I have a script that fetches an rss feed from blogs.com. A couple of days ago it broke. Reason: server is sending gzip encoded content. I felt that was mightly impolite, but it turns out the HTTP spec is on their side:

If no Accept-Encoding field is present in a request, the server MAY assume that the client will accept any content coding. In this case, if "identity" is one of the available content-codings, then the server SHOULD use the "identity" content-coding, unless it has additional information that a different content-coding is meaningful to the client.
http://www.w3.org/Protocols/rfc2616/rfc2616-sec14.html>, Section 14.3
Since LWP by default does not send any Accept-Encoding request header, this means sending gzip'ed content is perfectly acceptable. But LWP doesn't handle that, and simply gives us the undecoded content.

It would seem - to me at least - that the quickest fix to LWP would be to include a 'Accept-Encoding: identity' in the request headers by default:
If an Accept-Encoding field is present in a request, and if the server cannot send a response which is acceptable according to the Accept-Encoding header, then the server SHOULD send an error response with the 406 (Not Acceptable) status code.
ibid. (Although I'd have to say that a 406 response would be pretty useless.)
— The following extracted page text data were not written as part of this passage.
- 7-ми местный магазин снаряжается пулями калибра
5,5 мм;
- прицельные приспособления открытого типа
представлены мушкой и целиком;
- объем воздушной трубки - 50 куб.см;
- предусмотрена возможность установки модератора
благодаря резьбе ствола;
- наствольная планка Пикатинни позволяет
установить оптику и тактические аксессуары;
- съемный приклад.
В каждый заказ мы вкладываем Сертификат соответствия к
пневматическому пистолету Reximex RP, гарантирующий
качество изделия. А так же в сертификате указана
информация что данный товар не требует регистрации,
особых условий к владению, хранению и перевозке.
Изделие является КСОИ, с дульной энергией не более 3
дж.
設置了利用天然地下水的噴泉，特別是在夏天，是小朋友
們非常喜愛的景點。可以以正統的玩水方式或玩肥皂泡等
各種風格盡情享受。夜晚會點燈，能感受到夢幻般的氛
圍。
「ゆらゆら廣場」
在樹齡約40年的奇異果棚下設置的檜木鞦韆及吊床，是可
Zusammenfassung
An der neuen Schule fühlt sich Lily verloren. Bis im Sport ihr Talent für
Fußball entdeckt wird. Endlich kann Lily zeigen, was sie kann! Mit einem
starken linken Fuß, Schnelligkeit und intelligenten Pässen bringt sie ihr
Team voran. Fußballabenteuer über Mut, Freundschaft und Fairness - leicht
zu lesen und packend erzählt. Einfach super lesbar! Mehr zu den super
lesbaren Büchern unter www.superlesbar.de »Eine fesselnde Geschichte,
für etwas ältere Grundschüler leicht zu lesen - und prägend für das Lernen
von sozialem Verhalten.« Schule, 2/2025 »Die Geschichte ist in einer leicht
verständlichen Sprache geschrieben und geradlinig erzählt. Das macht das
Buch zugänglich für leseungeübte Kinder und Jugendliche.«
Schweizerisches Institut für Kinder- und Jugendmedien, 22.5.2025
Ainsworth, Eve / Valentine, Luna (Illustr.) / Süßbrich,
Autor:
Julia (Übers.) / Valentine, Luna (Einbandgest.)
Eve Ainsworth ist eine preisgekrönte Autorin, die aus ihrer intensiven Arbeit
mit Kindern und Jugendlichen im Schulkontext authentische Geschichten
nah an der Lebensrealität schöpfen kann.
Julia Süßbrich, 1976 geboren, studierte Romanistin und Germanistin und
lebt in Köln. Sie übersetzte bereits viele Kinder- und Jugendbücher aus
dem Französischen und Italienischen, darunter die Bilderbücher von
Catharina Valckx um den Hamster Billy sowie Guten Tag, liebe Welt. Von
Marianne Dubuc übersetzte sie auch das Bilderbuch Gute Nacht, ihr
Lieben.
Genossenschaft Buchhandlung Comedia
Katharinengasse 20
Unfortunately, with this particular server, that does not do the trick: [user@host]% GET -H 'Accept-Encoding: identity' -U -e -d http://$blog_id.blogs.com/index.rdf GET http://$blog_id.blogs.com/index.rdf Accept-Encoding: identity User-Agent: lwp-request/2.06

Connection: close Date: Thu, 28 Jul 2005 18:46:27 GMT Accept-Ranges: bytes Age: 63019 ETag: "1cc057-75c4-427c6400" Server: Apache Content-Encoding: gzip Content-Length: 8956 Content-Type: application/rdf+xml Last-Modified: Wed, 20 Jul 2005 14:00:48 GMT Client-Date: Fri, 29 Jul 2005 12:16:46 GMT Client-Peer: 216.129.107.21:80 Client-Response-Num: 1 X-Cache: HIT from www.sixapart.com


If you don't have a plain text version, then where's the 406, guys?
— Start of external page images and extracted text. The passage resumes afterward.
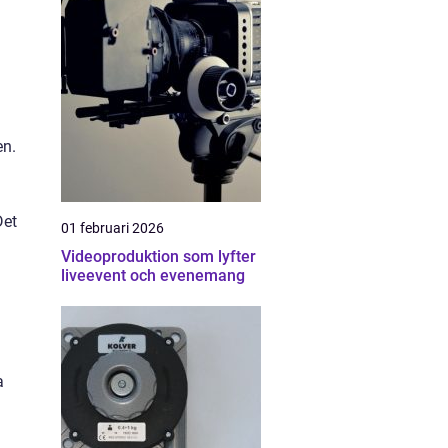
en.
Det
01 februari 2026
Videoproduktion som lyfter
liveevent och evenemang
a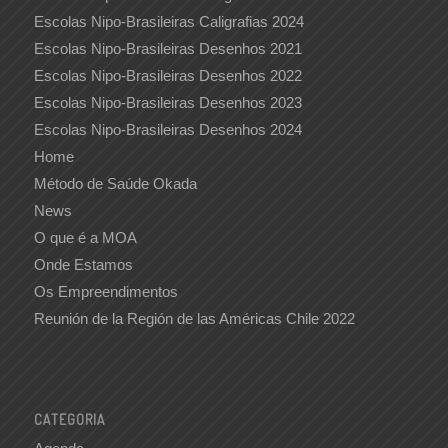
Escolas Nipo-Brasileiras Caligrafias 2024
Escolas Nipo-Brasileiras Desenhos 2021
Escolas Nipo-Brasileiras Desenhos 2022
Escolas Nipo-Brasileiras Desenhos 2023
Escolas Nipo-Brasileiras Desenhos 2024
Home
Método de Saúde Okada
News
O que é a MOA
Onde Estamos
Os Empreendimentos
Reunión de la Región de las Américas Chile 2022
CATEGORIA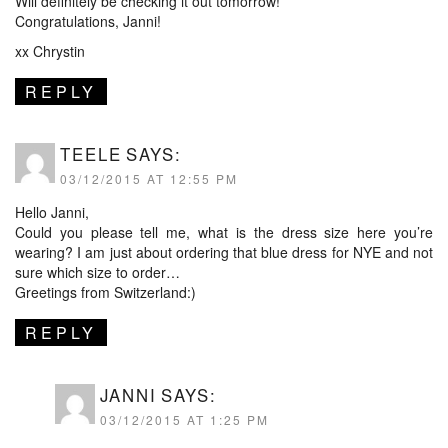
Will definitely be checking it out tomorrow!
Congratulations, Janni!
xx Chrystin
REPLY
TEELE
SAYS:
03/12/2015 AT 12:55 PM
Hello Janni,
Could you please tell me, what is the dress size here you’re
wearing? I am just about ordering that blue dress for NYE and not
sure which size to order…
Greetings from Switzerland:)
REPLY
JANNI
SAYS:
03/12/2015 AT 1:25 PM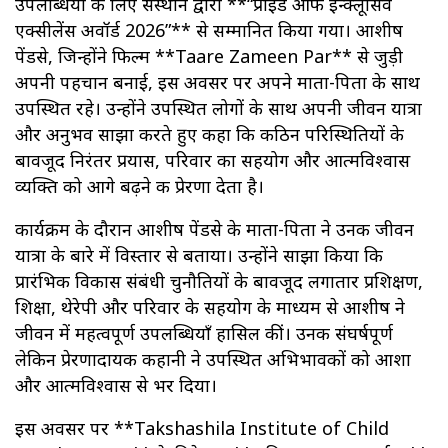
उपलब्धियों के लिए संस्थान द्वारा **“प्राइड ऑफ इन्क्लूसिव
एक्सीलेंस अवॉर्ड 2026”** से सम्मानित किया गया। आशीष
पेंडसे, जिन्होंने फिल्म **Taare Zameen Par** से जुड़ी
अपनी पहचान बनाई, इस अवसर पर अपने माता-पिता के साथ
उपस्थित रहे। उन्होंने उपस्थित लोगों के साथ अपनी जीवन यात्रा
और अनुभव साझा करते हुए कहा कि कठिन परिस्थितियों के
बावजूद निरंतर प्रयास, परिवार का सहयोग और आत्मविश्वास
व्यक्ति को आगे बढ़ने की प्रेरणा देता है।
कार्यक्रम के दौरान आशीष पेंडसे के माता-पिता ने उनकी जीवन
यात्रा के बारे में विस्तार से बताया। उन्होंने साझा किया कि
प्रारंभिक विकास संबंधी चुनौतियों के बावजूद लगातार प्रशिक्षण,
शिक्षा, थेरेपी और परिवार के सहयोग के माध्यम से आशीष ने
जीवन में महत्वपूर्ण उपलब्धियाँ हासिल कीं। उनकी संघर्षपूर्ण
लेकिन प्रेरणादायक कहानी ने उपस्थित अभिभावकों को आशा
और आत्मविश्वास से भर दिया।
इस अवसर पर **Takshashila Institute of Child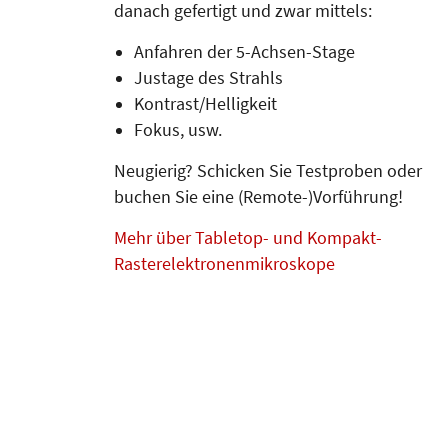
danach gefertigt und zwar mittels:
Anfahren der 5-Achsen-Stage
Justage des Strahls
Kontrast/Helligkeit
Fokus, usw.
Neugierig? Schicken Sie Testproben oder
buchen Sie eine (Remote-)Vorführung!
Mehr über Tabletop- und Kompakt-
Rasterelektronenmikroskope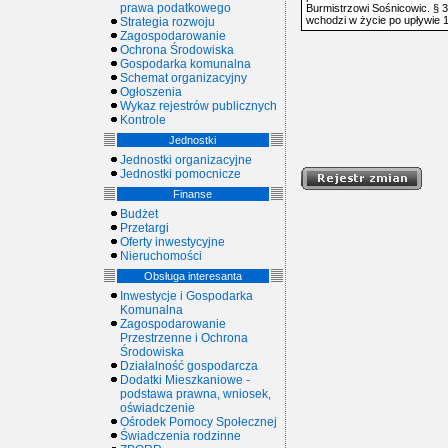
prawa podatkowego
Burmistrzowi Sośnicowic. § 
wchodzi w życie po upływie 1
Strategia rozwoju
Zagospodarowanie
Ochrona Środowiska
Gospodarka komunalna
Schemat organizacyjny
Ogłoszenia
Wykaz rejestrów publicznych
Kontrole
Jednostki
Jednostki organizacyjne
Jednostki pomocnicze
Finanse
Budżet
Przetargi
Oferty inwestycyjne
Nieruchomości
Obsługa interesanta
Inwestycje i Gospodarka
Komunalna
Zagospodarowanie
Przestrzenne i Ochrona
Środowiska
Działalność gospodarcza
Dodatki Mieszkaniowe -
podstawa prawna, wniosek,
oświadczenie
Ośrodek Pomocy Społecznej
Świadczenia rodzinne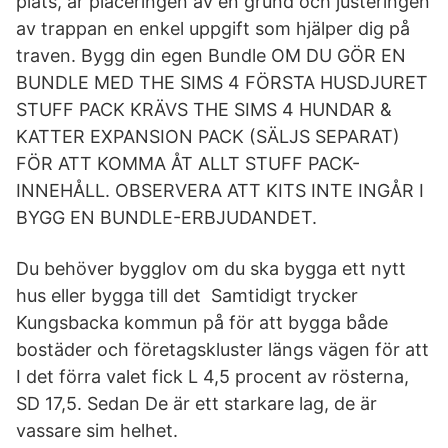
plats, är placeringen av en grund och justeringen
av trappan en enkel uppgift som hjälper dig på
traven. Bygg din egen Bundle OM DU GÖR EN
BUNDLE MED THE SIMS 4 FÖRSTA HUSDJURET
STUFF PACK KRÄVS THE SIMS 4 HUNDAR &
KATTER EXPANSION PACK (SÄLJS SEPARAT)
FÖR ATT KOMMA ÅT ALLT STUFF PACK-
INNEHÅLL. OBSERVERA ATT KITS INTE INGÅR I
BYGG EN BUNDLE-ERBJUDANDET.
Du behöver bygglov om du ska bygga ett nytt
hus eller bygga till det Samtidigt trycker
Kungsbacka kommun på för att bygga både
bostäder och företagskluster längs vägen för att
I det förra valet fick L 4,5 procent av rösterna,
SD 17,5. Sedan De är ett starkare lag, de är
vassare sim helhet.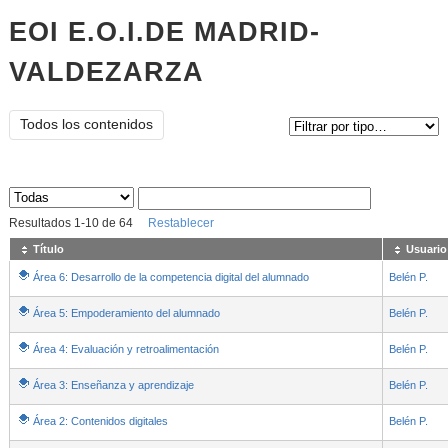
EOI E.O.I.DE MADRID-
VALDEZARZA
Tipo de contenido:
Todos los contenidos
Sus archivos
:
Resultados
1
-
10
de
64
Restablecer
Título
Usuario
Área 6: Desarrollo de la competencia digital del alumnado
Belén P.
Área 5: Empoderamiento del alumnado
Belén P.
Área 4: Evaluación y retroalimentación
Belén P.
Área 3: Enseñanza y aprendizaje
Belén P.
Área 2: Contenidos digitales
Belén P.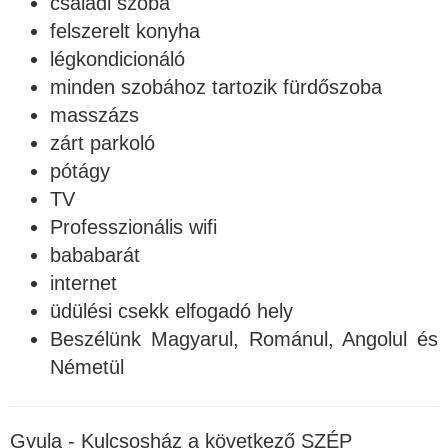
családi szoba
felszerelt konyha
légkondicionáló
minden szobához tartozik fürdőszoba
masszázs
zárt parkoló
pótágy
TV
Professzionális wifi
bababarát
internet
üdülési csekk elfogadó hely
Beszélünk Magyarul, Románul, Angolul és
Németül
Gyula - Kulcsosház a következő SZÉP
Which means that it would be nice if LWP could decode the content when it sees the Content-Encoding: gzip header, and if a suitable Compress module is available.

I'd like to point out that - in my opinion - the content-encoding is a transport detail, and should not have to matter to the user. In other words, I would appreciate LWP to handle that for me transparently.
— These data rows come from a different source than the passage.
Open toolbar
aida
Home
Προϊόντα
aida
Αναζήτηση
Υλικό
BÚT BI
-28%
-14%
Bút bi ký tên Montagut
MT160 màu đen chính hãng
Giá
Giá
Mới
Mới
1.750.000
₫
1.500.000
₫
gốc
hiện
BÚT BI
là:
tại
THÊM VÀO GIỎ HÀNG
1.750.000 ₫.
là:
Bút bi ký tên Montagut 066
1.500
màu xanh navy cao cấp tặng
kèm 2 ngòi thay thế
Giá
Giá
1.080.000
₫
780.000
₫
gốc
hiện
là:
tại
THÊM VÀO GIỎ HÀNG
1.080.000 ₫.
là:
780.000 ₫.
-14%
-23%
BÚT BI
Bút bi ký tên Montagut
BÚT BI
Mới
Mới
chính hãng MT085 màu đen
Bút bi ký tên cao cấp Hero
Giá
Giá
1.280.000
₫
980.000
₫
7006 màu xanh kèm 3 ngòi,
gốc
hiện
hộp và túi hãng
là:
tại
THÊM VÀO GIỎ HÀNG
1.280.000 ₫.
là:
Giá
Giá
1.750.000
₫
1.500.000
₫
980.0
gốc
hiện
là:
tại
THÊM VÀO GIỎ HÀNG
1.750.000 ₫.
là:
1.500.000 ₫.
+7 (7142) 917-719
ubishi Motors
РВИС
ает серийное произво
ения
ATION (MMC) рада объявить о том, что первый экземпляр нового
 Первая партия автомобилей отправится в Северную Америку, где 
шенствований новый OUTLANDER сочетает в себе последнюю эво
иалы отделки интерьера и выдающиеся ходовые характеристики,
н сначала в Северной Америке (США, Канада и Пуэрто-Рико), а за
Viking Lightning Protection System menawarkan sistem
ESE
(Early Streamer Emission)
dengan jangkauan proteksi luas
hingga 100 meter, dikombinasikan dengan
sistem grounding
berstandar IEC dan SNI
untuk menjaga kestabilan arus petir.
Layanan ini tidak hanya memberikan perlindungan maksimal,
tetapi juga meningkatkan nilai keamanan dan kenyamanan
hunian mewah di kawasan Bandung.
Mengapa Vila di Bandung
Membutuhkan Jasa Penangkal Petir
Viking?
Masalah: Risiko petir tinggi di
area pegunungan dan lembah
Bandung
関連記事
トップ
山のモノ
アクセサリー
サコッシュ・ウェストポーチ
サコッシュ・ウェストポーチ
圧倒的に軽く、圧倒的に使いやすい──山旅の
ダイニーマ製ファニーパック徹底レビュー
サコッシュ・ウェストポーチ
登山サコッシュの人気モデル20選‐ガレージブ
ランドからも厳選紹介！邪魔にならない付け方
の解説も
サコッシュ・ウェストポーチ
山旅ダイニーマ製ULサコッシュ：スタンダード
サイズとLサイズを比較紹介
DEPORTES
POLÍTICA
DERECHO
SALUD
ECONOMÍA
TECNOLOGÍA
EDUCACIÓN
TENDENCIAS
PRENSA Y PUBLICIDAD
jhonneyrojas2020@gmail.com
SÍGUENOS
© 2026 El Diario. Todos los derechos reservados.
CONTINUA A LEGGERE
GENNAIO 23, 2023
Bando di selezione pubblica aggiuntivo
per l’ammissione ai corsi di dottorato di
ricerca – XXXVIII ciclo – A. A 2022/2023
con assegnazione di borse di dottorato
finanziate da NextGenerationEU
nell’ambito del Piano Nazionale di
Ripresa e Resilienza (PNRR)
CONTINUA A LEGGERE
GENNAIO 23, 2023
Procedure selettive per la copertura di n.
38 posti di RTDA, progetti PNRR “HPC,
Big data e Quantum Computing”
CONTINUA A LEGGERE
Maybe I should send in a patch....


LWP does it

clscott on 2005-07-29T14:56:46

LWP does it if you ask for the $response->decoded_content instead of $response->content. The decoded_content method was introduced in LWP-5.802.

From: http://www.issociate.de/board/post/155483/Downloading_a_page_compressed.html ( Look for message #559404 )

Re:LWP does it

rhesa on 2005-07-29T15:10:45

Awesome, thanks a bundle! I obviously have an older version of lwp. Thanks for the pointer.